▶ _WHAT YOU WILL DO_
Please copy every one of the entries below word for word.

(Stored entries)
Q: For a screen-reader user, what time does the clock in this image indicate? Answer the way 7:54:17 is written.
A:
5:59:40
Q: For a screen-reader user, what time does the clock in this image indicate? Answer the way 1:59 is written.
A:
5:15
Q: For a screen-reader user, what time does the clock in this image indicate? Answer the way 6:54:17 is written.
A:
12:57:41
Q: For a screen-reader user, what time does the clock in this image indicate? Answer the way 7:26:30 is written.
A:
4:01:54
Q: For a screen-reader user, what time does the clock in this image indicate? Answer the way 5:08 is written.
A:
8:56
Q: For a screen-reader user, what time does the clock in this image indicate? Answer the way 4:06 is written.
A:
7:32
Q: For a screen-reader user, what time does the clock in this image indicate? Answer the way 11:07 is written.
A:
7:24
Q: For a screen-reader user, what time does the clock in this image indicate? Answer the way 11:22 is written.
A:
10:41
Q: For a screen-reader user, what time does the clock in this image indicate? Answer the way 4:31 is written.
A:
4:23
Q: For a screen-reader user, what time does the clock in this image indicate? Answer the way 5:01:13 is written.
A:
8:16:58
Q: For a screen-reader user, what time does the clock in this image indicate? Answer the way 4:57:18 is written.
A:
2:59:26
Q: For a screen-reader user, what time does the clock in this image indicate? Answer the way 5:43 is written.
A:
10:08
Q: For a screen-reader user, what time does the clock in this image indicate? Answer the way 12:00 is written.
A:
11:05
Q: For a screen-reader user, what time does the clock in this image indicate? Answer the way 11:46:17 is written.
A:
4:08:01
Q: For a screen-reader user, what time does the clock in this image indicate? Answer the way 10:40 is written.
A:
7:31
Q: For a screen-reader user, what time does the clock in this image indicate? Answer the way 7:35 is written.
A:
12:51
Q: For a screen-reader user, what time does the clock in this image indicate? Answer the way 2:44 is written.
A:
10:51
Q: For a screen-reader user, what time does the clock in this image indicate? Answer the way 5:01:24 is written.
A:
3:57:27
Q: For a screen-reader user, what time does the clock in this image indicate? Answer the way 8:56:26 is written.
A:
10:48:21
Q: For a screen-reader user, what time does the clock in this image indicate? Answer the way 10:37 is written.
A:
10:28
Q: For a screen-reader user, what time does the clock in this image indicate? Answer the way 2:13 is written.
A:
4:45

▶ _TASK OUTPUT_
Q: For a screen-reader user, what time does the clock in this image indicate? Answer the way 7:54:17 is written.
A:
5:59:40
Q: For a screen-reader user, what time does the clock in this image indicate? Answer the way 1:59 is written.
A:
5:15
Q: For a screen-reader user, what time does the clock in this image indicate? Answer the way 6:54:17 is written.
A:
12:57:41
Q: For a screen-reader user, what time does the clock in this image indicate? Answer the way 7:26:30 is written.
A:
4:01:54
Q: For a screen-reader user, what time does the clock in this image indicate? Answer the way 5:08 is written.
A:
8:56
Q: For a screen-reader user, what time does the clock in this image indicate? Answer the way 4:06 is written.
A:
7:32
Q: For a screen-reader user, what time does the clock in this image indicate? Answer the way 11:07 is written.
A:
7:24
Q: For a screen-reader user, what time does the clock in this image indicate? Answer the way 11:22 is written.
A:
10:41
Q: For a screen-reader user, what time does the clock in this image indicate? Answer the way 4:31 is written.
A:
4:23
Q: For a screen-reader user, what time does the clock in this image indicate? Answer the way 5:01:13 is written.
A:
8:16:58
Q: For a screen-reader user, what time does the clock in this image indicate? Answer the way 4:57:18 is written.
A:
2:59:26
Q: For a screen-reader user, what time does the clock in this image indicate? Answer the way 5:43 is written.
A:
10:08
Q: For a screen-reader user, what time does the clock in this image indicate? Answer the way 12:00 is written.
A:
11:05
Q: For a screen-reader user, what time does the clock in this image indicate? Answer the way 11:46:17 is written.
A:
4:08:01
Q: For a screen-reader user, what time does the clock in this image indicate? Answer the way 10:40 is written.
A:
7:31
Q: For a screen-reader user, what time does the clock in this image indicate? Answer the way 7:35 is written.
A:
12:51
Q: For a screen-reader user, what time does the clock in this image indicate? Answer the way 2:44 is written.
A:
10:51
Q: For a screen-reader user, what time does the clock in this image indicate? Answer the way 5:01:24 is written.
A:
3:57:27
Q: For a screen-reader user, what time does the clock in this image indicate? Answer the way 8:56:26 is written.
A:
10:48:21
Q: For a screen-reader user, what time does the clock in this image indicate? Answer the way 10:37 is written.
A:
10:28
Q: For a screen-reader user, what time does the clock in this image indicate? Answer the way 2:13 is written.
A:
4:45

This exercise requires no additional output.